L’option de la mise en scène étant de jouer le diptyque dans le même espace, le dispositif scénique propose un traitement de l’enfermement permettant de contenir deux pièces se situant dans un contexte et une temporalité différente.
Le dispositif consiste en une architecture qui évoque une arche, un castelet, une place forte. Sa perspective expressionniste renforce le regard de l’enfant sur le monde et donne un caractère dominateur à l’édifice comme l’autorité d’un père sur sa progéniture. Le traitement s’attache à jouer d’opacité et de transparence, cherchant un aspect épidermique, une carnation marbrée organique. La sensation d’enfermement est accentuée par l’espace vide du plateau.
Ce castelet permet une variation de point de vue : que ce soit le surplomb du toit terrasse ou les surgissements par la porte à tambour, les apparitions derrière la guillotine, il s’agit d’une scénographie dynamique qui propose du mouvement, des entrées et des sorties, où le dedans et le dehors sont imbriqués. Tout est à vue et pourtant tout est caché : le poids du secret ?

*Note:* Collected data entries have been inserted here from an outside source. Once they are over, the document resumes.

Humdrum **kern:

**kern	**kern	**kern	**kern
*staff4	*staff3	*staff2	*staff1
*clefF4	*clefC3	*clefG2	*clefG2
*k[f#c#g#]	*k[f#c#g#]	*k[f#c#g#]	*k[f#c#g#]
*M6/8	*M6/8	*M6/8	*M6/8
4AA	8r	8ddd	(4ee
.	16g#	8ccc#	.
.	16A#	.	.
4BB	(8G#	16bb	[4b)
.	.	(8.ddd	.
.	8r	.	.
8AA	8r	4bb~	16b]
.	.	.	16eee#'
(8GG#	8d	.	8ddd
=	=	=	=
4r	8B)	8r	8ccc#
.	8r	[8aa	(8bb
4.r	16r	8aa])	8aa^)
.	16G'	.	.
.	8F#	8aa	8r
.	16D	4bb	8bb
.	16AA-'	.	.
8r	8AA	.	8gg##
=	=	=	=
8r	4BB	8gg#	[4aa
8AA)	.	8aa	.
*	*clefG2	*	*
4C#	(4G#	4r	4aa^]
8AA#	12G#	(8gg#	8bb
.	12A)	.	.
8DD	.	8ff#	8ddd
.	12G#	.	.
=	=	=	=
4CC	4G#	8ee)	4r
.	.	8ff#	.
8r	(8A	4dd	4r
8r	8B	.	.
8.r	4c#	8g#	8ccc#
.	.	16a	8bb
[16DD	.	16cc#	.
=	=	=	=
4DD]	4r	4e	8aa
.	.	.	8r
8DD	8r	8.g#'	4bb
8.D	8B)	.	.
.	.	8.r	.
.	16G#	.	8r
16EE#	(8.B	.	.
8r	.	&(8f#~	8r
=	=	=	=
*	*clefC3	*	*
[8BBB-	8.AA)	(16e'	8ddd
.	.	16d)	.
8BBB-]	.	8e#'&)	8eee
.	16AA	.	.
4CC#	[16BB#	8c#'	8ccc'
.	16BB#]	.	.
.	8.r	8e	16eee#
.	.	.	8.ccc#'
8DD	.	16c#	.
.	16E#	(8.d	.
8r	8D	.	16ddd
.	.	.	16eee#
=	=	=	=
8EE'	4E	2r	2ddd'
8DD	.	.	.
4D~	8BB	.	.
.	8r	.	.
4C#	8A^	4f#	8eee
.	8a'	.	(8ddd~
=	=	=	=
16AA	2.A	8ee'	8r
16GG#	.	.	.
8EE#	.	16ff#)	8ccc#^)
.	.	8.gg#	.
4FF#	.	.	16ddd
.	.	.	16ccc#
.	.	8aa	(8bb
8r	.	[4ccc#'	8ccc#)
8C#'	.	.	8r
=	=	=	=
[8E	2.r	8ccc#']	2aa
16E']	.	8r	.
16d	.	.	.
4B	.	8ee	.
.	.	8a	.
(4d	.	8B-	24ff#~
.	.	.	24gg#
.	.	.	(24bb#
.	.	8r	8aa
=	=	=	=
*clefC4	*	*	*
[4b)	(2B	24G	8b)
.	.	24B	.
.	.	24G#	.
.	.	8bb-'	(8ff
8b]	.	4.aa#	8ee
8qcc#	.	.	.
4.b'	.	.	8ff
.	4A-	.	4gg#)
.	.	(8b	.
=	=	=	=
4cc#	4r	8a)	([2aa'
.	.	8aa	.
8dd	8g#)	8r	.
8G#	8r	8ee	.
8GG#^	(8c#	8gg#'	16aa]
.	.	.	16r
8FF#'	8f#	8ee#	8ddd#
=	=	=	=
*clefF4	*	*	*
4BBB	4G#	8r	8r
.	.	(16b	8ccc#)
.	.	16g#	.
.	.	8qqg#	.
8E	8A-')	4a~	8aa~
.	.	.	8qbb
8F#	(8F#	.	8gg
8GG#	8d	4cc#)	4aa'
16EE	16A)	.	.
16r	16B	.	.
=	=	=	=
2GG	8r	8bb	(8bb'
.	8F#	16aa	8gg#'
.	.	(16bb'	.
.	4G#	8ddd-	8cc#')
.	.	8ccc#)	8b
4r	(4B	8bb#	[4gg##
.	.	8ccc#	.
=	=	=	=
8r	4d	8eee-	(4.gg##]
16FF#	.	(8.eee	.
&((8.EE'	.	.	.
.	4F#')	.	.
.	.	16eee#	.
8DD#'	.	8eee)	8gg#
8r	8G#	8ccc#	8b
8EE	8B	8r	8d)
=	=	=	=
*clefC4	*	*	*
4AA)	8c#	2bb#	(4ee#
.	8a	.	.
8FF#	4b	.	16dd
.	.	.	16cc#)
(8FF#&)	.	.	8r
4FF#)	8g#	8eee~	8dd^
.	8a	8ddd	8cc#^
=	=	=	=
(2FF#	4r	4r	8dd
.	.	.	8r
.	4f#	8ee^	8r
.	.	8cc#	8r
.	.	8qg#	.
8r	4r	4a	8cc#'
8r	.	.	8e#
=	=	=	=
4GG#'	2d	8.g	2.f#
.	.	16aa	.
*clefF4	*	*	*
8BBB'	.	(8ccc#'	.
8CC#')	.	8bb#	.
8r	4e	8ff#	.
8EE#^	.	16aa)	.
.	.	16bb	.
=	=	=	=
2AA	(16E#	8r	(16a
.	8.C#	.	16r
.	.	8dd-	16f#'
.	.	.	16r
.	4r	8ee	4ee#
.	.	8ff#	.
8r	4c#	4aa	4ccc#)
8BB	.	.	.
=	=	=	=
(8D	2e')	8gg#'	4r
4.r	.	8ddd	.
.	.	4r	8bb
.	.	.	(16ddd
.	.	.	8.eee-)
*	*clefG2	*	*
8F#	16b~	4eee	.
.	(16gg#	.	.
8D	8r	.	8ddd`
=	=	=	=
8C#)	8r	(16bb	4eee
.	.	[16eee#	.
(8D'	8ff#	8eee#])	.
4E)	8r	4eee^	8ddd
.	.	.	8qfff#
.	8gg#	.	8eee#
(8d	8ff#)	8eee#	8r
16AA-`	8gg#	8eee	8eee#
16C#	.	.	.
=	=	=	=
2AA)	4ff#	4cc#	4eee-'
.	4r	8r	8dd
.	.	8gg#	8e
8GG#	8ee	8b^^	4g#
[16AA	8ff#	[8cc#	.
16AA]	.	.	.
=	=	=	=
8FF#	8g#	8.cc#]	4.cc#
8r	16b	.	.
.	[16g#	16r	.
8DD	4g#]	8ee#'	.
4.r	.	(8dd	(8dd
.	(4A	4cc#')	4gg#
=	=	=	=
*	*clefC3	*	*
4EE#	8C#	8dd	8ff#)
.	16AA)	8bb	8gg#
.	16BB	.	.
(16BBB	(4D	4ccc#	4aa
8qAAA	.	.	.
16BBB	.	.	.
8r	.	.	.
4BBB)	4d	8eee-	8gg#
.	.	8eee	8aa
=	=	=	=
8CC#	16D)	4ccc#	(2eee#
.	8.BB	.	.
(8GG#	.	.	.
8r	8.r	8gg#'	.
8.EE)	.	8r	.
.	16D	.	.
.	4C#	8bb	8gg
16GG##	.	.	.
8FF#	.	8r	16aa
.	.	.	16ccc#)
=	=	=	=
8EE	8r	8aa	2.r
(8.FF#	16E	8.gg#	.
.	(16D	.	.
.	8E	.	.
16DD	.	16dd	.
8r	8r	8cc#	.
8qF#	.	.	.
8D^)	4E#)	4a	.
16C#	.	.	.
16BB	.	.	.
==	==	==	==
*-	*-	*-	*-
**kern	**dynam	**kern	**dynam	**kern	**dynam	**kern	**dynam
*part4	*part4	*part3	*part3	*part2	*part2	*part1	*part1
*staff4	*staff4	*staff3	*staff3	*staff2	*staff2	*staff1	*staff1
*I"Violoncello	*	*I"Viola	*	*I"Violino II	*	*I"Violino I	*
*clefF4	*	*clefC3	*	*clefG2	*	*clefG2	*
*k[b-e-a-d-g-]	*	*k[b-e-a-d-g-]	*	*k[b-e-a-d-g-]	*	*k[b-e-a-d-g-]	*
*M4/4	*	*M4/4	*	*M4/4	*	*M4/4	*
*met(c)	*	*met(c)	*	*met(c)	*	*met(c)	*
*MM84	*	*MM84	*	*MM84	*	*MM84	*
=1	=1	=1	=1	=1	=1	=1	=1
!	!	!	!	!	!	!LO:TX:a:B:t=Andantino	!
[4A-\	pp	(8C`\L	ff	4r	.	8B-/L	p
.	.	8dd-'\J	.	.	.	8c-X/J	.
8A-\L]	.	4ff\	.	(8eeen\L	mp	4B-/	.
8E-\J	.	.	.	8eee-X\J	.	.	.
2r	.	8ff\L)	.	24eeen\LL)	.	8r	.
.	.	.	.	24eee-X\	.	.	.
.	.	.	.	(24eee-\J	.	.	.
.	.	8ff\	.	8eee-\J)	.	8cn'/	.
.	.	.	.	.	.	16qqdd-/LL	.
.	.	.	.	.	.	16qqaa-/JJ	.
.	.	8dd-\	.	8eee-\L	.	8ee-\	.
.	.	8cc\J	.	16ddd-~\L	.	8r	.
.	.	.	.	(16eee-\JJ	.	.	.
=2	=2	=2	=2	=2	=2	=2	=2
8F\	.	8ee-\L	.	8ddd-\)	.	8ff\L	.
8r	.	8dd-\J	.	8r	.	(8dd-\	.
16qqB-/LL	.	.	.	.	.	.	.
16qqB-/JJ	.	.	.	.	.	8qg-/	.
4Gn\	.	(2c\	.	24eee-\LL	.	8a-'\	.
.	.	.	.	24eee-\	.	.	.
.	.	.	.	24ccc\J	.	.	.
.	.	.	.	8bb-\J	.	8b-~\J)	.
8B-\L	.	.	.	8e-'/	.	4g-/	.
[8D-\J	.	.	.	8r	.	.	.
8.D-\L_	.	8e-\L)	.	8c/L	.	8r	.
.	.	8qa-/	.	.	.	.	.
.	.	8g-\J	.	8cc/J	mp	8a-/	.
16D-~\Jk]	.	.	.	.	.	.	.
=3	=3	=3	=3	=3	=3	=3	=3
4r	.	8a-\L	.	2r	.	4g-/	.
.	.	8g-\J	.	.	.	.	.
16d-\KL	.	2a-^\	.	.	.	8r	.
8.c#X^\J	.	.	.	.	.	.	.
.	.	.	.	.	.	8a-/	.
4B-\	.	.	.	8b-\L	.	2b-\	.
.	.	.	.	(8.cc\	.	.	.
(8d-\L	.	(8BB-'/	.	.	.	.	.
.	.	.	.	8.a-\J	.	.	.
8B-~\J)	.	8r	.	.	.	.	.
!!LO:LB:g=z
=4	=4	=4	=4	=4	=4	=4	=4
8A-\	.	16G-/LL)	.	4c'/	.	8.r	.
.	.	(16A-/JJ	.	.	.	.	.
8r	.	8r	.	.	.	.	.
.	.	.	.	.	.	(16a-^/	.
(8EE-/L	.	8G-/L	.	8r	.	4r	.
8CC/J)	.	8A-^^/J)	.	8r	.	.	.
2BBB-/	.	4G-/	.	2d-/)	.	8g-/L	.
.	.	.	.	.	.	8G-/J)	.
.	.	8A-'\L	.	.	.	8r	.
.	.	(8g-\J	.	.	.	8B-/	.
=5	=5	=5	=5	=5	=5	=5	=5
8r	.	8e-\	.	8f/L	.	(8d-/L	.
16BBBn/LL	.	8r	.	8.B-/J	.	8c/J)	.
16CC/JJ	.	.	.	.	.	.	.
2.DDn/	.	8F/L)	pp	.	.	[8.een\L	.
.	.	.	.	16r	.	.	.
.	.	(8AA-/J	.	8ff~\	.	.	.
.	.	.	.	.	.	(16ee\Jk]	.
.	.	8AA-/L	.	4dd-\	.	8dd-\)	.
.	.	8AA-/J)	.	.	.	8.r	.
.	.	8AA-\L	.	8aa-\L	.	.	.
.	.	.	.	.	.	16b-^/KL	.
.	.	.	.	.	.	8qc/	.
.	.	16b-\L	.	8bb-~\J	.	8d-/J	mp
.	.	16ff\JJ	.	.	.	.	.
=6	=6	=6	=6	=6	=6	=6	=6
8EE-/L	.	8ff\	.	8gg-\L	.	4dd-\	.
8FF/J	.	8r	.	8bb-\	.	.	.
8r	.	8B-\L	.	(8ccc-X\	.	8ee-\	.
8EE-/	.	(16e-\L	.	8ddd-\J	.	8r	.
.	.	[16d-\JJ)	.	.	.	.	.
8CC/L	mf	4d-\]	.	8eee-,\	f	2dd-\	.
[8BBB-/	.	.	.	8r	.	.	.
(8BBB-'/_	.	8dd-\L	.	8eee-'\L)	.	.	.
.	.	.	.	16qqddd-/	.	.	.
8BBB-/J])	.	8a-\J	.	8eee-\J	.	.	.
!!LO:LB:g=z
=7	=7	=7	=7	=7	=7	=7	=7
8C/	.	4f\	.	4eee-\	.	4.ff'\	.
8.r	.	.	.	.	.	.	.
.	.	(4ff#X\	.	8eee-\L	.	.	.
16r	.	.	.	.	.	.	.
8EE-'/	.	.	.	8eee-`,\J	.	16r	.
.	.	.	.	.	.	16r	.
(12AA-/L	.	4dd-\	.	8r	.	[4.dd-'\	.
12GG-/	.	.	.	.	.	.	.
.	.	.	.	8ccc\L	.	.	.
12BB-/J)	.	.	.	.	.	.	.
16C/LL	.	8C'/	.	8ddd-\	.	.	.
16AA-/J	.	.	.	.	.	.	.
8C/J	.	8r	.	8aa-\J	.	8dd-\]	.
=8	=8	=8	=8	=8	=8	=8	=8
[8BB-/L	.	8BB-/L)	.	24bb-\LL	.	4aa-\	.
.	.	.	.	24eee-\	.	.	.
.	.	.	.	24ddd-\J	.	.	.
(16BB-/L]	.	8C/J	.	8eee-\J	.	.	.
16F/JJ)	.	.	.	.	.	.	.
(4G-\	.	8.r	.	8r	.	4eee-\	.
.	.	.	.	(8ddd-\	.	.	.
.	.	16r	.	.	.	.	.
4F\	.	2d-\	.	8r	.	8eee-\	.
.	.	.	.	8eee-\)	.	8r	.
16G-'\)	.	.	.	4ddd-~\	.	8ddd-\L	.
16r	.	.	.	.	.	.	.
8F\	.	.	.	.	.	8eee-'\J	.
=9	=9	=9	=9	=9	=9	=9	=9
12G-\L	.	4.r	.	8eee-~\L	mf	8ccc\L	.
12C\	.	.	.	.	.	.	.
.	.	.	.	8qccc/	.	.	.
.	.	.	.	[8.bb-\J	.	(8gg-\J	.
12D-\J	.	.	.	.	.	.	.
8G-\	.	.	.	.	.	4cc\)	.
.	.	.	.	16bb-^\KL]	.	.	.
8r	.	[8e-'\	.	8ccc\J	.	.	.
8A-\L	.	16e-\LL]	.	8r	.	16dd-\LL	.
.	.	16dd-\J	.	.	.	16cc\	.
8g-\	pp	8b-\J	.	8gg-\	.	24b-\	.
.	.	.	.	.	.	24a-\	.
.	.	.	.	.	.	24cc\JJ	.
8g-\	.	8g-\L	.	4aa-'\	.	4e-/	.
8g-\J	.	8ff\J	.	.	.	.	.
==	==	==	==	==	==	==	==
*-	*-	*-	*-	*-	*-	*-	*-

Pour les costumes, le travail de conception se fait sur plusieurs axes : la notion de diptyque et le masculin/féminin.
Tout d’abord il s’agit de traiter les deux pièces, en respectant l’époque et son costume, tout en faisant apparaître les liens qui existent entre elles.
Pour Agnès, le traitement du costume se ferait de manière naturaliste, en ayant à l’esprit que l’histoire racontée est le souvenir qu’Agnès adulte en a. Il s’agirait de faire sentir les années 70 à travers la coupe des vêtement, la matière ou encore la gamme colorée, sur lesquels on aurait passé un filtre, celui du souvenir. L’enjeu serait dans le traitement d’une époque, d’un milieu social, d’un cocon familial et des personnes qui y vivent. Quelle image cherchent-ils à donner de leur famille à l’extérieur, comment sont-ils dans leur intérieur ?
En ce qui concerne L’École des femmes, l’idée serait de suivre la silhouette 17ème de manière formelle, de s’amuser avec cette silhouette, tout en s’éloignant d’une reproduction classique, par exemple à travers l’utilisation d’un tissu plus moderne. L’utilisation d’un tissu à motif contemporain sur une silhouette purement 17ème permettrait de créer un décalage d’époque ainsi qu’un lien entre
les deux pièces.
Le traitement du masculin/féminin est aussi un axe important. Les comédiennes vont jouer des hommes et ainsi se travestir. Il s’agit de traiter ce travestissement et l’appliquer de manière concrète sans tomber dans les clichés de la représentation des sexes.
Le costume aiderait à révéler le masculin qui habite chaque femme, à moduler les apparences, en partant de chaque comédienne, et trouver l’homme qui sommeille en elle.